Source text:
____________________
St. James High School for Boys was a Roman Catholic high school in Chester, Pennsylvania in the United States. It was part of the Roman Catholic Archdiocese of Philadelphia. The mascot was the fighting bulldog.

The school closed in 1993 on the orders of the archdiocese. In 2011, Ed Gebhart of the Delco Times wrote that the ceasing of operations was "as controversial today as it was at the time".

St. James Regional Catholic School in Ridley Park, Pennsylvania, a Catholic K-8 school which opened in 2012, was named in honor of the former St. James High School. The St. James High alumni association suggested the name, and the new school asked to use the name, mascot, and colors. The St. James High alumni headquarters hosted the first fundraiser for St. James Regional.

Alumni association

After the school closed, a group of 20-30 alumni asked the archdiocese to sell or lease the building to them, but the archdiocese refused. The alumni association by 2012 built a membership base of 1,550 which may be the largest and most active alumni in the Delaware Valley.
____________________
(Rows excerpted from a collection)
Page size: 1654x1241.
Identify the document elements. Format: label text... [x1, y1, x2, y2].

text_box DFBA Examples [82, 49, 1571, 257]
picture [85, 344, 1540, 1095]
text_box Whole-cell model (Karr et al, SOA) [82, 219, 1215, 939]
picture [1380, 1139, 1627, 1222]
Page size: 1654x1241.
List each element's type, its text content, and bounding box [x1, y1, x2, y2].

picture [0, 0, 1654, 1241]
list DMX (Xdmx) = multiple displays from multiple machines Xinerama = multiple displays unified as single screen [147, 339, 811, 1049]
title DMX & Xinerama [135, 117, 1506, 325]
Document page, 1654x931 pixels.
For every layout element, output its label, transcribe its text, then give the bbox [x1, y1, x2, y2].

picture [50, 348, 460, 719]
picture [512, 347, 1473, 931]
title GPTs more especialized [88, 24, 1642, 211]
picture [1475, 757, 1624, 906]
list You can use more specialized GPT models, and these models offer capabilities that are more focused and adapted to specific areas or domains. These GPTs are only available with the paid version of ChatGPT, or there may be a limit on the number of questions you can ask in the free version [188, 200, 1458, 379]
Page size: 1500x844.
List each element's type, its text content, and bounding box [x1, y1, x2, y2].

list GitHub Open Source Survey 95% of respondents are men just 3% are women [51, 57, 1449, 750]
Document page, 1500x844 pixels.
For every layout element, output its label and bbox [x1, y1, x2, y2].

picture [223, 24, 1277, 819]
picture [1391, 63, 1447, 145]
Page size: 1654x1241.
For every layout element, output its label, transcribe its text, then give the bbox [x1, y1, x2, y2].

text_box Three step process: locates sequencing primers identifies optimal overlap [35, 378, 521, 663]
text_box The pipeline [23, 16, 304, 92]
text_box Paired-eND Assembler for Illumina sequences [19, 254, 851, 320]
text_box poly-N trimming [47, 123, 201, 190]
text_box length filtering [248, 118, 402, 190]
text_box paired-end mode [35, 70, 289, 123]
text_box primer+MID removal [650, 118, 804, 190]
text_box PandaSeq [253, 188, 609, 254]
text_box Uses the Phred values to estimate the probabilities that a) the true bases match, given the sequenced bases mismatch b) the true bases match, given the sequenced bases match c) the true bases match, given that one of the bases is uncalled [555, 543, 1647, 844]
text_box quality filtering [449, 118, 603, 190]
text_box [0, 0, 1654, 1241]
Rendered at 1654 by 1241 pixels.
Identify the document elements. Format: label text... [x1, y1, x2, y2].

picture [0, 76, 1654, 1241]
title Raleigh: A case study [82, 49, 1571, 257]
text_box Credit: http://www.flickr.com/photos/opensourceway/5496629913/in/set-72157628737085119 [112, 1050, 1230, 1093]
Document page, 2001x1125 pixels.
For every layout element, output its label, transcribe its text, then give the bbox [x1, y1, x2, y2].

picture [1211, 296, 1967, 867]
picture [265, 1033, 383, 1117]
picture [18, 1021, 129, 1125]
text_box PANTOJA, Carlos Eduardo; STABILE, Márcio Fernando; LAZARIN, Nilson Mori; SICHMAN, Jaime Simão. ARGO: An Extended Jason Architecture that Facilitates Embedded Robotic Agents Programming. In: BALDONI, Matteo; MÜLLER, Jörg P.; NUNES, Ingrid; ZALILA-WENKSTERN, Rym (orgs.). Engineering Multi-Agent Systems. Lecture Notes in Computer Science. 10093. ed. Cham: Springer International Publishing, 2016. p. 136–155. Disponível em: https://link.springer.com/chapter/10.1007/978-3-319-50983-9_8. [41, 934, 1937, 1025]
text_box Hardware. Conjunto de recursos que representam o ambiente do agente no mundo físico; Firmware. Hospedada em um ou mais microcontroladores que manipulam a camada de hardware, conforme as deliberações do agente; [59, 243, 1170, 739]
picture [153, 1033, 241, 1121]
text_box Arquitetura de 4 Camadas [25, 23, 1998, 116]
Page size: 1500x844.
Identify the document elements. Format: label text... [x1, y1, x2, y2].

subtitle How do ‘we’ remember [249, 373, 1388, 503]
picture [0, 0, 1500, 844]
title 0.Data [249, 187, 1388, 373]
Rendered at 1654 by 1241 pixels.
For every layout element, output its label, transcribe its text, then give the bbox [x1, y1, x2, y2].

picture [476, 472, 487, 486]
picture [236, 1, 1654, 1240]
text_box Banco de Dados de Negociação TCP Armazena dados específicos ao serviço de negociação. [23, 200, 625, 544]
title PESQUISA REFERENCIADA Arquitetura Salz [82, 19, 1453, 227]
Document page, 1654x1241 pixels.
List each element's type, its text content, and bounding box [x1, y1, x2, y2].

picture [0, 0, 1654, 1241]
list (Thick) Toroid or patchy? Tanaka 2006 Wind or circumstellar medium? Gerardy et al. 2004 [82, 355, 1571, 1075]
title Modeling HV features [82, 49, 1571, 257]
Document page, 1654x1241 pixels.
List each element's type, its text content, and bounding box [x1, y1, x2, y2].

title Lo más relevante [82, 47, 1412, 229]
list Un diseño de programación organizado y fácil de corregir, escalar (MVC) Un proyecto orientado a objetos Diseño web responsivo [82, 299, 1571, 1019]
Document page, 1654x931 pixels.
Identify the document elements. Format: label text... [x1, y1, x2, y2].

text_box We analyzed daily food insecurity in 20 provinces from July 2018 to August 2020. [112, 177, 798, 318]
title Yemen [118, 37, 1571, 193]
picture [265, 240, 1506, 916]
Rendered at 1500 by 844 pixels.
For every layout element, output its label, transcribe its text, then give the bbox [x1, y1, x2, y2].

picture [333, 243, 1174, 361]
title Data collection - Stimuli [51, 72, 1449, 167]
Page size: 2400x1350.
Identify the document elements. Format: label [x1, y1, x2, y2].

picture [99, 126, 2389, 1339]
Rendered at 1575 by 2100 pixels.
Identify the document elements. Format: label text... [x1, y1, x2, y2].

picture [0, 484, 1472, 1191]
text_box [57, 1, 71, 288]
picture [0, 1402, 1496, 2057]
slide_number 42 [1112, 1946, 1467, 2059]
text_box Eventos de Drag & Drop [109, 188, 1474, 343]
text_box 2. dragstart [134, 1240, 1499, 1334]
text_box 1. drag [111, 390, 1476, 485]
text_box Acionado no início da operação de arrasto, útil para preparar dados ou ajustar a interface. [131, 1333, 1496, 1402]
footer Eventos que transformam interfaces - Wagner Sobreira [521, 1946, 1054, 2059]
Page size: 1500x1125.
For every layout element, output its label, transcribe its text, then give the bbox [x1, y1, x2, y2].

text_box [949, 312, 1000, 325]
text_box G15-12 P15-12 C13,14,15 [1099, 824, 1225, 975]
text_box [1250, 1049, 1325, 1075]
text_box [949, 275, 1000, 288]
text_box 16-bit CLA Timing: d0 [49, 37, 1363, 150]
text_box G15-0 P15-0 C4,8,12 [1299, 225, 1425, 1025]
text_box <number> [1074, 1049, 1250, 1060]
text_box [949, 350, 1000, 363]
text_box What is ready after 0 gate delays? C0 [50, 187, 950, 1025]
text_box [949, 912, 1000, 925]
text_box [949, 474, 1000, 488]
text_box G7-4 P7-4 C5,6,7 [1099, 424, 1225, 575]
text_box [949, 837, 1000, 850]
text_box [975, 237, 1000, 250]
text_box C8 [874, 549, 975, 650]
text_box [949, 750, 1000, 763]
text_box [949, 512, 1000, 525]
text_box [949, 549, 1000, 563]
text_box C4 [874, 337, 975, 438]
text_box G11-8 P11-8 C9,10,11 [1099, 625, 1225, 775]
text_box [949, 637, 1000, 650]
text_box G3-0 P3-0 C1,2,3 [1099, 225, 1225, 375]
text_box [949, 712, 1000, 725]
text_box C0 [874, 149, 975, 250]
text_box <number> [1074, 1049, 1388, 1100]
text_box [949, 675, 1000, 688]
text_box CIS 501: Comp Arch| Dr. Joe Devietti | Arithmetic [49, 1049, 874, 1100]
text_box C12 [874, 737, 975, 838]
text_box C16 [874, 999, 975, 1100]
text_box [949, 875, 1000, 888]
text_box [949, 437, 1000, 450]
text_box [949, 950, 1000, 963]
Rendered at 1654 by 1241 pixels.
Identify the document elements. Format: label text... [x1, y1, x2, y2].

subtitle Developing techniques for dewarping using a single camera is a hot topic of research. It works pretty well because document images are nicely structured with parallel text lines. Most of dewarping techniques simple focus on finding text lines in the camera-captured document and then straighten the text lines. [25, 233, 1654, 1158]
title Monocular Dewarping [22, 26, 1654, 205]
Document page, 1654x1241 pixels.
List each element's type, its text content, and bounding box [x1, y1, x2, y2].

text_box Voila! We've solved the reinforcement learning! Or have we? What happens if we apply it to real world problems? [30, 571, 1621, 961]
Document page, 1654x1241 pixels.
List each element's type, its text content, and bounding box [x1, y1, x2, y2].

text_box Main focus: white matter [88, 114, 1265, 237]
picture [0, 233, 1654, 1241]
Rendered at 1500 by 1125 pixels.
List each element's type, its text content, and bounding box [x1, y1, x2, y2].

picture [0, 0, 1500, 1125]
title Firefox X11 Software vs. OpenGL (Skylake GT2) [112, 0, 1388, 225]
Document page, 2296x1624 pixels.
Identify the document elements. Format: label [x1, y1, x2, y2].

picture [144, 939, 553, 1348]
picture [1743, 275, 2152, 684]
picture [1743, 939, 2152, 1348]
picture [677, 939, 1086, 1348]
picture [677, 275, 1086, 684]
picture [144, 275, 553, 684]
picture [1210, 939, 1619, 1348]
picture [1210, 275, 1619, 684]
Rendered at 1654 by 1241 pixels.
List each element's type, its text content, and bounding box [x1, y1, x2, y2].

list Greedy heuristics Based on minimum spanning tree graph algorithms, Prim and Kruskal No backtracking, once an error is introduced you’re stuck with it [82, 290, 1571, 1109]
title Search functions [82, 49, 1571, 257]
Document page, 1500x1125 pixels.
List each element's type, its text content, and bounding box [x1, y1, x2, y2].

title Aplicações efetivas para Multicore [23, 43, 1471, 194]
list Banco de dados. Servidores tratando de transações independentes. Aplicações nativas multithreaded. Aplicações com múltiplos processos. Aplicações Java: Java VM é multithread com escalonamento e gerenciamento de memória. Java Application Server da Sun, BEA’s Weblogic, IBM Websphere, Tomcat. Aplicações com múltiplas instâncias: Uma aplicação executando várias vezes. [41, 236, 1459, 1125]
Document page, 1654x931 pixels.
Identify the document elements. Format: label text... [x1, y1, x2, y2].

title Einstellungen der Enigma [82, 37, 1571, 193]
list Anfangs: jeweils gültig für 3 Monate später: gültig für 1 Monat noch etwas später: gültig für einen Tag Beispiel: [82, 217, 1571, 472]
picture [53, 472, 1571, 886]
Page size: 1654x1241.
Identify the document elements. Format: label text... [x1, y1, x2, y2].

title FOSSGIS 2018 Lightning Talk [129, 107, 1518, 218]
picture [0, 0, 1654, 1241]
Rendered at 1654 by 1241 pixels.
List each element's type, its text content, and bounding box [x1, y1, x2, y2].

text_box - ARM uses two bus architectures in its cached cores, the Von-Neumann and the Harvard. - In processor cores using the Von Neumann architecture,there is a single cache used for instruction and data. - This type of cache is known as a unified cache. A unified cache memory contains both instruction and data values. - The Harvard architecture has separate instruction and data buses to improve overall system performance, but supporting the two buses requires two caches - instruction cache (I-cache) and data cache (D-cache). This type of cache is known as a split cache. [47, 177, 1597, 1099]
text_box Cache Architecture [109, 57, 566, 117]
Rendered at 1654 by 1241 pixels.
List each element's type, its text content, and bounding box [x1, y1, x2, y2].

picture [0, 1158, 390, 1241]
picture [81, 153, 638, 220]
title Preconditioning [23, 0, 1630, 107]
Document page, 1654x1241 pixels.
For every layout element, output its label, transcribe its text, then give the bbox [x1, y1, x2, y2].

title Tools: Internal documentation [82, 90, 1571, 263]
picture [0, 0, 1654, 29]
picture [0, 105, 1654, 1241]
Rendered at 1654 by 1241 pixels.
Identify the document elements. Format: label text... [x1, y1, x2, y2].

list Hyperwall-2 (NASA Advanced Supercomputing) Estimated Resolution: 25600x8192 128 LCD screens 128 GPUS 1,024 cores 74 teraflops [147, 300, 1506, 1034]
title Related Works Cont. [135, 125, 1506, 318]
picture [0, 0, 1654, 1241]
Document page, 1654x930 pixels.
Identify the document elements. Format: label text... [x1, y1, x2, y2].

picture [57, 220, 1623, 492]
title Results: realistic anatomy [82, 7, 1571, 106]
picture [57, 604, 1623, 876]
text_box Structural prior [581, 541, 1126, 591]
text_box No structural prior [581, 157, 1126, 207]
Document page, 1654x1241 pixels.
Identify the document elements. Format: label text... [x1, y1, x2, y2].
____________________
Required tasks:
#1 According to the St. James High School passage, in what year did the school close?
#2 Rewrite the St. James High School passage from "The school closed in" to "St. James Regional.", putting "fundraising event" in place of "fundraiser".
#3 Extend the St. James High School passage with new sentences following its final one.

Responses per task:
#1 It closed in 1993.

#2
The school closed in 1993 on the orders of the archdiocese. In 2011, Ed Gebhart of the Delco Times wrote that the ceasing of operations was "as controversial today as it was at the time".

St. James Regional Catholic School in Ridley Park, Pennsylvania, a Catholic K-8 school which opened in 2012, was named in honor of the former St. James High School. The St. James High alumni association suggested the name, and the new school asked to use the name, mascot, and colors. The St. James High alumni headquarters hosted the first fundraising event for St. James Regional.

#3
The St. James High School alumni association established a headquarters in Eddystone, Pennsylvania with a banquet area, bar, and chapel. It is named the 'Doghouse" as a reference to the school mascot. A monument to the school was established at the headquarters in 2017.  Timothy Logue of Delco Times described the building as "de facto museum of everything St. James" including a "Wall of Honor" highlighting notable graduates.

Every Thanksgiving, the students in the varsity club conducted a food drive. The alumni association continued it after the school closed. The group of alumni doing it meet at the alumni association headquarters and call themselves "Varsity Club II".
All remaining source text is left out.